While The Enemy UK was an unknown to us due to the distance provided by the Atlantic Ocean, Atomic Tom is a band we are ashamed of not knowing about sooner (but are ecstatic we finally discovered) considering they are based mere hours away. At every major music festival that we attend with unfamiliar bands on the bill, there is some act that enmeshes themselves in our souls. Having googled Atomic Tom while they set up, we found very little initial information other than they were a rock band originally from Brooklyn. We didn’t realize at the time that this four piece traditional rock ‘n roll band would melt our faces. Through their entire set we could not stop dancing (which made trying to photograph the set a little difficult), which is not something we do much. The crowd pulsated as one to songs “Red Light Warning Sign” and their cover of “Don’t You Want Me”, with which everyone sang along. When the guitar opened “Take Me Out”, we were hooked. Devon immediately texted his girlfriend to find and listen online and posted an Instagram photo so the #azsxsw hashtag followers back home could share a small iota of the life changing performance we were experiencing. Anyone living in today’s world can relate to Luke White’s haunting lyrics, and since returning from Austin, Devon can’t get the song out of his head. He won’t forget this song as he waits with bated breath for this now Los Angeles-based band to tour in Arizona.
The evening ended with Eagles of Death Metal, who sounded just like their name implies. Having played with KONGOS on several South African dates, this death metal band lived up to their name tearing through their set to a late night, drunk crowd shoving against the front barriers.
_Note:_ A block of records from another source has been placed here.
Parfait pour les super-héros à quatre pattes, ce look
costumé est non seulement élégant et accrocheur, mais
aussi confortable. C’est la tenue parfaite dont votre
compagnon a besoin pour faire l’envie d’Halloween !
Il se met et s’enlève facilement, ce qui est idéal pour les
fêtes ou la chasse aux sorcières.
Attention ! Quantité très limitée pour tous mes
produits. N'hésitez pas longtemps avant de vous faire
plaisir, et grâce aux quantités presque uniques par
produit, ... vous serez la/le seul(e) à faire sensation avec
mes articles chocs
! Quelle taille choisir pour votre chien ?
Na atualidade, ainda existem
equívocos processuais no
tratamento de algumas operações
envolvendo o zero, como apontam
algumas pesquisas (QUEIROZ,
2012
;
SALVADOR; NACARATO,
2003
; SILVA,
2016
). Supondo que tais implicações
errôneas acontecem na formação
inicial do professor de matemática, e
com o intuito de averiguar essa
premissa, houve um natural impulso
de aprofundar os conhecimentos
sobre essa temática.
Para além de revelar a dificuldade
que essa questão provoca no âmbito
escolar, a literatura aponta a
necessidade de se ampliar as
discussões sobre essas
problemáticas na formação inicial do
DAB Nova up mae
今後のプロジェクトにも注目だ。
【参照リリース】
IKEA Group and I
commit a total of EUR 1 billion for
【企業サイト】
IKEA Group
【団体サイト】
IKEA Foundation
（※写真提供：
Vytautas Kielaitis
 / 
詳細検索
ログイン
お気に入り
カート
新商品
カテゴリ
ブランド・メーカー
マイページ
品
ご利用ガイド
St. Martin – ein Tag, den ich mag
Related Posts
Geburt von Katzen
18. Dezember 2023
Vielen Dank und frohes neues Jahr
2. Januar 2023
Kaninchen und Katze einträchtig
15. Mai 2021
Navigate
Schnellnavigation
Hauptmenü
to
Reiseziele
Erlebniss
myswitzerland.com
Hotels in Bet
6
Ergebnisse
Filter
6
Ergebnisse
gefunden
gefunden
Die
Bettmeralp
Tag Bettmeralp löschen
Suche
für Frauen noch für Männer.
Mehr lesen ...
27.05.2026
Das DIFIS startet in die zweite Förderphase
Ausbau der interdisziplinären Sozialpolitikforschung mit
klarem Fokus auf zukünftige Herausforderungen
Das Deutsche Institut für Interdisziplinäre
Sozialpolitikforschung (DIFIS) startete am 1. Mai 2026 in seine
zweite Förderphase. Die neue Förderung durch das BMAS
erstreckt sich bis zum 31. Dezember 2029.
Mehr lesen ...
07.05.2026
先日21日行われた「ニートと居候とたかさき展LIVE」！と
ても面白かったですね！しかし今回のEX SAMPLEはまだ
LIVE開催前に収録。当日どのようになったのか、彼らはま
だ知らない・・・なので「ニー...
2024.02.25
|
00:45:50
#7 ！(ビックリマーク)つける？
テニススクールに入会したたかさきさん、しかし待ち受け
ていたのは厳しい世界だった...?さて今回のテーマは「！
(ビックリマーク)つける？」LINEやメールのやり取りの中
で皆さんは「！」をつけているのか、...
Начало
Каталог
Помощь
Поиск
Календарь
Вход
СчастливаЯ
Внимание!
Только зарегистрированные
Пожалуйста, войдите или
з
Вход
Having shot through two of their songs, Devon quickly tapped Joe on the shoulder and bolted for the back of the crowd. Heading upstairs to say our goodbyes, we saw Luke White from Atomic Tom standing alone. We quickly praised the band, implored Luke to bring the band to Arizona, and shook this great musician’s hand. We couldn’t leave without thanking Camille and Kathy (who by then we’d discovered was handling the @skypeevents twitter handle), who finally were able to take a break from the chaos of running the behind-the-scenes of the show to enjoy their handiwork. Thank yous and goodbyes said, we both headed downstairs and took to the early morning streets of Austin, the ringing in our ears keeping us both company for hours to come, a constant reminder of some good ole fashioned luck.